Skip to content

Cascading Leadership Series – Stayin’ Sharp

Posted by Kevin Nolan on March 7, 2024

Let’s jump right in where we left off—like I said last week, we keep our people sharp with regular training, and we keep our training sharp with regular updates. We dedicate time to review a training module every week at our operations meeting; relevant suggestions are made, modules are updated, and then we move on. Keepin’ our edge sharp! 

Clock ’em in!

Don’t forget: Training must be on-the-job to be paid, including the module reviews. Employees must be clocked in when reviewing this to avoid a department of labor conflict. For promotion, employees must review our modules, take quizzes to show proficiency and be evaluated on their ability to perform necessary skills physically. (I should mention we spend considerable time teaching our leaders to train and assess.) All of this must take place on the clock.

Know-Show-Do-Review

We use a practical, four-step on-the-job training (OJT) technique called Know-Show-Do-Review, and it goes like this: 

Know: The instructor discusses the training module with the learner and tells the student apprentice what they know about the topic. 

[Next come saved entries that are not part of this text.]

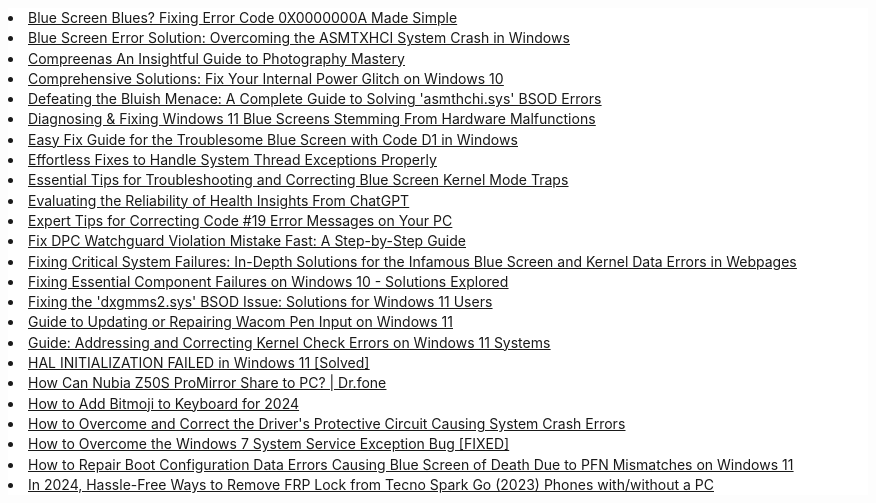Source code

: <li><a href="https://blue-screen-error.techidaily.com/blue-screen-blues-fixing-error-code-0x0000000a-made-simple/"><u>Blue Screen Blues? Fixing Error Code 0X0000000A Made Simple</u></a></li>
<li><a href="https://blue-screen-error.techidaily.com/blue-screen-error-solution-overcoming-the-asmtxhci-system-crash-in-windows/"><u>Blue Screen Error Solution: Overcoming the ASMTXHCI System Crash in Windows</u></a></li>
<li><a href="https://fox-links.techidaily.com/compreenas-an-insightful-guide-to-photography-mastery/"><u>Compreenas  An Insightful Guide to Photography Mastery</u></a></li>
<li><a href="https://blue-screen-error.techidaily.com/comprehensive-solutions-fix-your-internal-power-glitch-on-windows-10/"><u>Comprehensive Solutions: Fix Your Internal Power Glitch on Windows 10</u></a></li>
<li><a href="https://blue-screen-error.techidaily.com/defeating-the-bluish-menace-a-complete-guide-to-solving-asmthchisys-bsod-errors/"><u>Defeating the Bluish Menace: A Complete Guide to Solving 'asmthchi.sys' BSOD Errors</u></a></li>
<li><a href="https://blue-screen-error.techidaily.com/diagnosing-and-fixing-windows-11-blue-screens-stemming-from-hardware-malfunctions/"><u>Diagnosing & Fixing Windows 11 Blue Screens Stemming From Hardware Malfunctions</u></a></li>
<li><a href="https://blue-screen-error.techidaily.com/easy-fix-guide-for-the-troublesome-blue-screen-with-code-d1-in-windows/"><u>Easy Fix Guide for the Troublesome Blue Screen with Code D1 in Windows</u></a></li>
<li><a href="https://blue-screen-error.techidaily.com/effortless-fixes-to-handle-system-thread-exceptions-properly/"><u>Effortless Fixes to Handle System Thread Exceptions Properly</u></a></li>
<li><a href="https://blue-screen-error.techidaily.com/essential-tips-for-troubleshooting-and-correcting-blue-screen-kernel-mode-traps/"><u>Essential Tips for Troubleshooting and Correcting Blue Screen Kernel Mode Traps</u></a></li>
<li><a href="https://tech-revival.techidaily.com/evaluating-the-reliability-of-health-insights-from-chatgpt/"><u>Evaluating the Reliability of Health Insights From ChatGPT</u></a></li>
<li><a href="https://technical-tips.techidaily.com/expert-tips-for-correcting-code-19-error-messages-on-your-pc/"><u>Expert Tips for Correcting Code #19 Error Messages on Your PC</u></a></li>
<li><a href="https://blue-screen-error.techidaily.com/fix-dpc-watchguard-violation-mistake-fast-a-step-by-step-guide/"><u>Fix DPC Watchguard Violation Mistake Fast: A Step-by-Step Guide</u></a></li>
<li><a href="https://blue-screen-error.techidaily.com/fixing-critical-system-failures-in-depth-solutions-for-the-infamous-blue-screen-and-kernel-data-errors-in-webpages/"><u>Fixing Critical System Failures: In-Depth Solutions for the Infamous Blue Screen and Kernel Data Errors in Webpages</u></a></li>
<li><a href="https://blue-screen-error.techidaily.com/fixing-essential-component-failures-on-windows-10-solutions-explored/"><u>Fixing Essential Component Failures on Windows 10 - Solutions Explored</u></a></li>
<li><a href="https://blue-screen-error.techidaily.com/fixing-the-dxgmms2sys-bsod-issue-solutions-for-windows-11-users/"><u>Fixing the 'dxgmms2.sys' BSOD Issue: Solutions for Windows 11 Users</u></a></li>
<li><a href="https://win-howtos.techidaily.com/guide-to-updating-or-repairing-wacom-pen-input-on-windows-11/"><u>Guide to Updating or Repairing Wacom Pen Input on Windows 11</u></a></li>
<li><a href="https://blue-screen-error.techidaily.com/guide-addressing-and-correcting-kernel-check-errors-on-windows-11-systems/"><u>Guide: Addressing and Correcting Kernel Check Errors on Windows 11 Systems</u></a></li>
<li><a href="https://blue-screen-error.techidaily.com/hal-initialization-failed-in-windows-11-solved/"><u>HAL INITIALIZATION FAILED in Windows 11 [Solved]</u></a></li>
<li><a href="https://screen-mirror.techidaily.com/how-can-nubia-z50s-promirror-share-to-pc-drfone-by-drfone-android/"><u>How Can Nubia Z50S ProMirror Share to PC? | Dr.fone</u></a></li>
<li><a href="https://meme-emoji.techidaily.com/how-to-add-bitmoji-to-keyboard-for-2024/"><u>How to Add Bitmoji to Keyboard for 2024</u></a></li>
<li><a href="https://blue-screen-error.techidaily.com/how-to-overcome-and-correct-the-drivers-protective-circuit-causing-system-crash-errors/"><u>How to Overcome and Correct the Driver's Protective Circuit Causing System Crash Errors</u></a></li>
<li><a href="https://blue-screen-error.techidaily.com/how-to-overcome-the-windows-7-system-service-exception-bug-fixed/"><u>How to Overcome the Windows 7 System Service Exception Bug [FIXED]</u></a></li>
<li><a href="https://blue-screen-error.techidaily.com/how-to-repair-boot-configuration-data-errors-causing-blue-screen-of-death-due-to-pfn-mismatches-on-windows-11/"><u>How to Repair Boot Configuration Data Errors Causing Blue Screen of Death Due to PFN Mismatches on Windows 11</u></a></li>
<li><a href="https://bypass-frp.techidaily.com/in-2024-hassle-free-ways-to-remove-frp-lock-from-tecno-spark-go-2023-phones-withwithout-a-pc-by-drfone-android/"><u>In 2024, Hassle-Free Ways to Remove FRP Lock from Tecno Spark Go (2023) Phones with/without a PC</u></a></li>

Show: The instructor demonstrates the skill and shows them how to do it.

Do: The apprentice will perform or do the skill.

Review: They review the whole process from start to finish together. Know-Show-Do-Review. With this method, knowledge and skill cascade through the company!

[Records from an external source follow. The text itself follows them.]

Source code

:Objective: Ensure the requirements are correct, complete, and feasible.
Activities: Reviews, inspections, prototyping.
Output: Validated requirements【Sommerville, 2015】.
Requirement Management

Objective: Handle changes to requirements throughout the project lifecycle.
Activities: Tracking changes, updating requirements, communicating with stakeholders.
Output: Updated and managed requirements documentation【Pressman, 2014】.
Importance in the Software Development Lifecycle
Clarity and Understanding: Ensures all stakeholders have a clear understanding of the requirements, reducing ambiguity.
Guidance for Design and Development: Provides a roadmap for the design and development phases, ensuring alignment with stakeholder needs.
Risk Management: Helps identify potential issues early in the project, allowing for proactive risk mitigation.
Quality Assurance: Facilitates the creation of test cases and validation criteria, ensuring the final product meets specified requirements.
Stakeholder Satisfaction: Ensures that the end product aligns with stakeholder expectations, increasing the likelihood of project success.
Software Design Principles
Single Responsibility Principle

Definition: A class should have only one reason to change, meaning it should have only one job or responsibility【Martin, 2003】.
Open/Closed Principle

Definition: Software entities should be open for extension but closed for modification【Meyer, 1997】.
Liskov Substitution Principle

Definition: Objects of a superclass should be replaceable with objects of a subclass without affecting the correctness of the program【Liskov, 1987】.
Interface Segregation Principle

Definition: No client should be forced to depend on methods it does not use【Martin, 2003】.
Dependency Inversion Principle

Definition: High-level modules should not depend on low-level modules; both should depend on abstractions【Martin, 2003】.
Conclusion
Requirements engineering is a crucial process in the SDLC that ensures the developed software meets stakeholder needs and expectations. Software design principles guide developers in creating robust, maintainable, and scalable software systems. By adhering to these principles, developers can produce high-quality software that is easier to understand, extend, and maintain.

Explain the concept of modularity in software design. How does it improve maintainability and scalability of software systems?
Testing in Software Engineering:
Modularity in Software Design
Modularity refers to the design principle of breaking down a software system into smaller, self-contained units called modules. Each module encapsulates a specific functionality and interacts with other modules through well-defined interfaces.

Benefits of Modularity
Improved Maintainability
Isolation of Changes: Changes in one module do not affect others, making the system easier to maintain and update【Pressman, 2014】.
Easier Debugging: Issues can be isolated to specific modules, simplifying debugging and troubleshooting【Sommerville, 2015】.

You can use a similar process to ensure that skills and leadership competencies cascade through your whole company, too!

Good People Skills are Caught and Taught

We have broken our Leadership Competencies training curriculum into customer management, job management, and employee management. 

These modules teach leadership skills such as emotional intelligence, developing individual employees, and building a team. We give out training guidelines that instruct our leaders on communicating with employees and providing feedback. 

We have many discussions about best practices, so nothing is left open for individual interpretation—this empowers our leaders to handle both good and bad situations. We also want them to practice what they preach. Impressions are everything. Good habits and emotional intelligence are a must. 

Our leaders are not clones, but their approach to handling situations is consistent, reflecting our company’s practiced methods and core values. This is how good people skills cascade through the ranks.